==== Given records

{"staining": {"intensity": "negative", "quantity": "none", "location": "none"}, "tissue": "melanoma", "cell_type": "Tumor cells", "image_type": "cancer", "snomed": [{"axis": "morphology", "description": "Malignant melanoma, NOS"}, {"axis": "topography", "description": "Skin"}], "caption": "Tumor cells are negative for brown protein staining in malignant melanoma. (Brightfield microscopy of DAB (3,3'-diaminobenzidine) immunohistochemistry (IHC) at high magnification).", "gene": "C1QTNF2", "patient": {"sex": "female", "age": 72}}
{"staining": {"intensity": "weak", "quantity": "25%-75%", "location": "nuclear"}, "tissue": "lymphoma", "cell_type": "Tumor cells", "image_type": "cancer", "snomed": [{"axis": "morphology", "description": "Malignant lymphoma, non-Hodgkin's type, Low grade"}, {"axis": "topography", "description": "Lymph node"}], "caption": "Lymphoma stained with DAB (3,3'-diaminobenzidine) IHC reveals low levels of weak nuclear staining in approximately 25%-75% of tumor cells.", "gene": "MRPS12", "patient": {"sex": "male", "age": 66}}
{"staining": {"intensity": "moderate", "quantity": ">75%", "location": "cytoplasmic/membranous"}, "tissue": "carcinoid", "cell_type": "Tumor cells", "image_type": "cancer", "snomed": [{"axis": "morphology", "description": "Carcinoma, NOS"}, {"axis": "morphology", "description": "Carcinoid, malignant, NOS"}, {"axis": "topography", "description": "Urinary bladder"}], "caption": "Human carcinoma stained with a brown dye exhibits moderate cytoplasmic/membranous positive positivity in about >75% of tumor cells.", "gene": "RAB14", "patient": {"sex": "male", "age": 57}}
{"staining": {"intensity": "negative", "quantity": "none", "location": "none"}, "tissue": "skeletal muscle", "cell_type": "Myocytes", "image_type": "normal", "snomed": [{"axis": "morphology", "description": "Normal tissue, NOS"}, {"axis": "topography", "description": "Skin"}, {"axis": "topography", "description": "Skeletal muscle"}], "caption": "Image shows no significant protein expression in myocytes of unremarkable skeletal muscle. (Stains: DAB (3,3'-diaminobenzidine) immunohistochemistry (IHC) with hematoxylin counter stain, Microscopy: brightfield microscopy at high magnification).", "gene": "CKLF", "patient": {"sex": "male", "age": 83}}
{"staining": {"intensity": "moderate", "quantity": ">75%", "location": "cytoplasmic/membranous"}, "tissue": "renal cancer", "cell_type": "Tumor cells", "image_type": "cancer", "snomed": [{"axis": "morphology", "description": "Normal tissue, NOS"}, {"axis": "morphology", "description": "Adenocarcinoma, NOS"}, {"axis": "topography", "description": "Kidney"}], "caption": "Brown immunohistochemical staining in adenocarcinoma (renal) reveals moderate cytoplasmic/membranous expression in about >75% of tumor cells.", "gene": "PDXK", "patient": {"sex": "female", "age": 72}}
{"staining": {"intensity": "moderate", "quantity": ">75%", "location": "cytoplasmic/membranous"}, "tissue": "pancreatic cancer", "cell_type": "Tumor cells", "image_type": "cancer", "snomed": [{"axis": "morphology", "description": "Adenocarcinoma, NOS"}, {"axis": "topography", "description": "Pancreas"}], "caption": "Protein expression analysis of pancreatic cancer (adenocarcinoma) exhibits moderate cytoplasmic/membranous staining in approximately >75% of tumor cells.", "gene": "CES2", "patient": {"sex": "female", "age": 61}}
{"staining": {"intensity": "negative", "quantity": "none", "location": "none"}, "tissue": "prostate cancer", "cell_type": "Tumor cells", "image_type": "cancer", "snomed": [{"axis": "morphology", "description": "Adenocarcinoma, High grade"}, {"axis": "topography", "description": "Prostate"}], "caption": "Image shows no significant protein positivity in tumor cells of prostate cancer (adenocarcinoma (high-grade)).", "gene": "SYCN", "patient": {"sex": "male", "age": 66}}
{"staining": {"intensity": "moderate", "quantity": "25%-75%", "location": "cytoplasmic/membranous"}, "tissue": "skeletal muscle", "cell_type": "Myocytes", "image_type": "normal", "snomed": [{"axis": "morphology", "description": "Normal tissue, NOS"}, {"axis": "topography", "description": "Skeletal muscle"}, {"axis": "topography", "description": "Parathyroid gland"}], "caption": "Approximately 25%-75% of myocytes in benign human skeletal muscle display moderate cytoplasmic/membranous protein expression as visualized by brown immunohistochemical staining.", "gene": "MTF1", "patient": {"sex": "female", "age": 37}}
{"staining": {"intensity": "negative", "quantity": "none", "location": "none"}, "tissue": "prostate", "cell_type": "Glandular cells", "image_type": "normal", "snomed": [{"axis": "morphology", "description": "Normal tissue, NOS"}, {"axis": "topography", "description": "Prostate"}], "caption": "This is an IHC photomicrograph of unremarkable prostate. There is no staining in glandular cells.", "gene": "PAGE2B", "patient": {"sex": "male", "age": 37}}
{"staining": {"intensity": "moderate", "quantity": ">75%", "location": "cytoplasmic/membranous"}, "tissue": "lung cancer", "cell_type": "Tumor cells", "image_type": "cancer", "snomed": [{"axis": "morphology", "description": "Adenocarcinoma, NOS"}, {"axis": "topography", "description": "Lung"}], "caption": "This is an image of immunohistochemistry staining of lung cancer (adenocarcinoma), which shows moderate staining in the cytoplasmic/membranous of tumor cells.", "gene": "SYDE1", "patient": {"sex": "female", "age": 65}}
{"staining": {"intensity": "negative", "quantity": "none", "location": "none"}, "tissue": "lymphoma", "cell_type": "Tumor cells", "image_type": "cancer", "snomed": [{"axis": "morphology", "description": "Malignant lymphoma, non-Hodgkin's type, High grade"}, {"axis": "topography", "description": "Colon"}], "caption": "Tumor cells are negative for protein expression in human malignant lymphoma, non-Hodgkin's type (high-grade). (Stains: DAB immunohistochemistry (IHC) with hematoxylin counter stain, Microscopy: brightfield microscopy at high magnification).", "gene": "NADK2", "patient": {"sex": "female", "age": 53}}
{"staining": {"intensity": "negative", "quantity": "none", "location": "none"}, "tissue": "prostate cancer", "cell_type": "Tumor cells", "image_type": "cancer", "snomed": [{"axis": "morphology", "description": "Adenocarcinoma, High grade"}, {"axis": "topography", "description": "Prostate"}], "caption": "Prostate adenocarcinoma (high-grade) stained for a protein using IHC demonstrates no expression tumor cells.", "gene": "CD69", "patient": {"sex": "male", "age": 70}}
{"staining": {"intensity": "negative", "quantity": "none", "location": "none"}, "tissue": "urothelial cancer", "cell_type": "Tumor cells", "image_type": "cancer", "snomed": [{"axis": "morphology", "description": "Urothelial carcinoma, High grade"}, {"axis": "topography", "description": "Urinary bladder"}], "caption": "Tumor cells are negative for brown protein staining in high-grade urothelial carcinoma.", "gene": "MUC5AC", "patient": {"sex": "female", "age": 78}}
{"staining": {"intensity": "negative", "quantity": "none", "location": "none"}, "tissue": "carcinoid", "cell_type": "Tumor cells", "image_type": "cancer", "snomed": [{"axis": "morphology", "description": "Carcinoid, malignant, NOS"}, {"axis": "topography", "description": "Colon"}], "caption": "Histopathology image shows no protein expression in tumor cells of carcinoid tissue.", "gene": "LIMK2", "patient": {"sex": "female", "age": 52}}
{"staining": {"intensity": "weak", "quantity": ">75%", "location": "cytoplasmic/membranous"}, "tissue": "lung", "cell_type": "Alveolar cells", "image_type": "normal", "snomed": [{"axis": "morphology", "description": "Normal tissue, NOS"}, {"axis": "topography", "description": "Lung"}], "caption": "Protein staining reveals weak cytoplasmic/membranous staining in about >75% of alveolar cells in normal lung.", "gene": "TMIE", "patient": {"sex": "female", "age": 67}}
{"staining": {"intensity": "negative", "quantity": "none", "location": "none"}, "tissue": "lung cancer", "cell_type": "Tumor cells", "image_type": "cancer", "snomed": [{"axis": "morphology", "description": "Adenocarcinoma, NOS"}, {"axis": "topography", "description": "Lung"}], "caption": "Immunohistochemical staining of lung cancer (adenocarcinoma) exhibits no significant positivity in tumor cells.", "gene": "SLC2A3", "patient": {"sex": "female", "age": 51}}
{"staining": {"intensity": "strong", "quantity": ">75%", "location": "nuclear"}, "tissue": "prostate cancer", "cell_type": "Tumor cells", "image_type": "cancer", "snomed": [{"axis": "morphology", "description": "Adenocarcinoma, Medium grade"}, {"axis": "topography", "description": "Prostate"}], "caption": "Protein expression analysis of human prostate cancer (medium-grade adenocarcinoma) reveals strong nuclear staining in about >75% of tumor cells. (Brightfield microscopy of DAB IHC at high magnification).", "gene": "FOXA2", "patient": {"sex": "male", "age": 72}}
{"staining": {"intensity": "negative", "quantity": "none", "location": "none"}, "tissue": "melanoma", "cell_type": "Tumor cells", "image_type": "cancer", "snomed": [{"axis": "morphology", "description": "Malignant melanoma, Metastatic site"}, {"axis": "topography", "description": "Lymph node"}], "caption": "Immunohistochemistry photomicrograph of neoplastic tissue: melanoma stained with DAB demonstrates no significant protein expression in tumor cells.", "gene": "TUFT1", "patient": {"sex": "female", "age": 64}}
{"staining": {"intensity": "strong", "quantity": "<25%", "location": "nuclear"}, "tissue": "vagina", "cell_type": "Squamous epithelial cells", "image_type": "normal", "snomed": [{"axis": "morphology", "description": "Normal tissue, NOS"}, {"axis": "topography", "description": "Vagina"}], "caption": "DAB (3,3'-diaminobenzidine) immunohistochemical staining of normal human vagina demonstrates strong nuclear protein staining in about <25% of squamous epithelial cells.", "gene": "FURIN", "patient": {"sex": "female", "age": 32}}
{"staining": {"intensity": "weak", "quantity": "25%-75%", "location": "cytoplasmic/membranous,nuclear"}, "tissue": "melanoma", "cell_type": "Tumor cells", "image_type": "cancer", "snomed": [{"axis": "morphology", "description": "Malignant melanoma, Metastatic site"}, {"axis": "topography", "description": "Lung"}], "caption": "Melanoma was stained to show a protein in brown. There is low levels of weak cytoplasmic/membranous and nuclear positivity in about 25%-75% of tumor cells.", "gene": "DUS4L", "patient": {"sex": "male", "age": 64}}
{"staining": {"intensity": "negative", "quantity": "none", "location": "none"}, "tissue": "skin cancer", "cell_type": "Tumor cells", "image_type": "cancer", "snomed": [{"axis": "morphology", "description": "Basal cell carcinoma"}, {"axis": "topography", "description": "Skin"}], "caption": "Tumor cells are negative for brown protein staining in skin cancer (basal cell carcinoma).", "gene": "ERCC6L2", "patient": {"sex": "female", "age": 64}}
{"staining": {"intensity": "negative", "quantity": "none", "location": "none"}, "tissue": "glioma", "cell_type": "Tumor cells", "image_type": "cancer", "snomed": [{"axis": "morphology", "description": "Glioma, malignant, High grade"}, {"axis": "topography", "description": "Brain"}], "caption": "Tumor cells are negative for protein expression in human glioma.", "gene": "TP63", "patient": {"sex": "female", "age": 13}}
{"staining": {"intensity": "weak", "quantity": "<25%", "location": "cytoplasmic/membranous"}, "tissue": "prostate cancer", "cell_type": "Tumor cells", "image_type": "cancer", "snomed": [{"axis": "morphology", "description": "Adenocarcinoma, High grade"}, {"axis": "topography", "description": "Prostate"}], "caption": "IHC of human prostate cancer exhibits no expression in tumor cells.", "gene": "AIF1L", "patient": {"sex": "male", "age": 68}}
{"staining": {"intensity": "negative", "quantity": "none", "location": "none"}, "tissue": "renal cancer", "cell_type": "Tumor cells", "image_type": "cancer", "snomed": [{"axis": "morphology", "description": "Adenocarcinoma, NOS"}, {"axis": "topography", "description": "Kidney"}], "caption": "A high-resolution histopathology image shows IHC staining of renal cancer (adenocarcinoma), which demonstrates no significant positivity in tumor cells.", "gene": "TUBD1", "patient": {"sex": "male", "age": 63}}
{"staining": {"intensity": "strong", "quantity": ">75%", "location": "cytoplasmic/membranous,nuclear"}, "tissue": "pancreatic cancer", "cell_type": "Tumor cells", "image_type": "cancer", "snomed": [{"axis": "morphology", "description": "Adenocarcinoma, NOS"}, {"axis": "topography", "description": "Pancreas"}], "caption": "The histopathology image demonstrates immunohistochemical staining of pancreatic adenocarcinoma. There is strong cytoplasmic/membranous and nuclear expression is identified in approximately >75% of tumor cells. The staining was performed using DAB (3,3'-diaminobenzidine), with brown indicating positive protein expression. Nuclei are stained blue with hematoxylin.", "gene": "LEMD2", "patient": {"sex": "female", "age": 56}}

========

**Goal of the exercise:**
Work out how many lines of the listing contain the string "skeletal". Please reply with the number only.

**Written answer:**
2